It’s now powered past the $1 billion investment mark, taking a $200 million equity stake in the 161-megawatt Spinning Spur wind power plant on the Texas Panhandle.
In November, Google announced a $75 million equity investment in an Iowa wind farm, a move that pushed its clean energy portfolio to around $990 million.
This wind love is partly about fulfilling a broad social mission – don’t be evil and all that – but Google said it also wants to inspire other corporations to consider ploughing money into the renewables sector. After all, Google said, it can be a very good investment.
“We look for projects like Spinning Spur because, in addition to creating more renewable energy and strengthening the local economy, they also make for smart investments: they offer attractive returns relative to the risks and allow us to invest in a broad range of assets,” Google posted on its blog.
One thing that makes wind a good investment is the support it gets from U.S. taxpayers through the production tax credit. Turbine owners get a federal tax credit of 2.2 cents per kilowatt-hour of electricity produced. Spinning Spur, having gone online in December, would have been eligible no matter what, but the subsidy was extended (and in expanded form) for another year past its Dec. 31, 2012, expiration in the fiscal cliff deal.
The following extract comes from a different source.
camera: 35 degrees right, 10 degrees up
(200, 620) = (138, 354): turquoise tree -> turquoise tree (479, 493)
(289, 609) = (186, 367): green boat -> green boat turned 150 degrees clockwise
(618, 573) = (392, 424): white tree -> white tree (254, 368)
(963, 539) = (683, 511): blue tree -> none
Spinning Spur was developed by EDF Renewable Energy, which used to be called enXco. It consists of 70 2.3 MW Siemens turbines and has a 15-year power purchase agreement with Southwestern Public Service Company, a subsidiary of Xcel Energy.
In making the Spinning Spur announcement, Google cited progress with four other of 10 big projects it has invested in, noting that:
In all, Google said, its investments in clean energy projects add up to about 2 gigawatts of generating capacity.
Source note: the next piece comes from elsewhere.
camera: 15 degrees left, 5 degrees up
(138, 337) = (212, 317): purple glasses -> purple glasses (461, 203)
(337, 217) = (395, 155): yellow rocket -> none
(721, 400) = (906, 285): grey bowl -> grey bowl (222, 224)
As GigaOm noted, that’s about equal to the generating capacity of Hoover Dam. (Interestingly enough, Hoover Dam operated at a capacity factor of around 23 percent from 1947 through 2008, according to data from the U.S. Bureau of Reclamation which is a little better than most solar power installations but falls short of the 30 percent or more capacity factors that today’s wind farms regularly muster).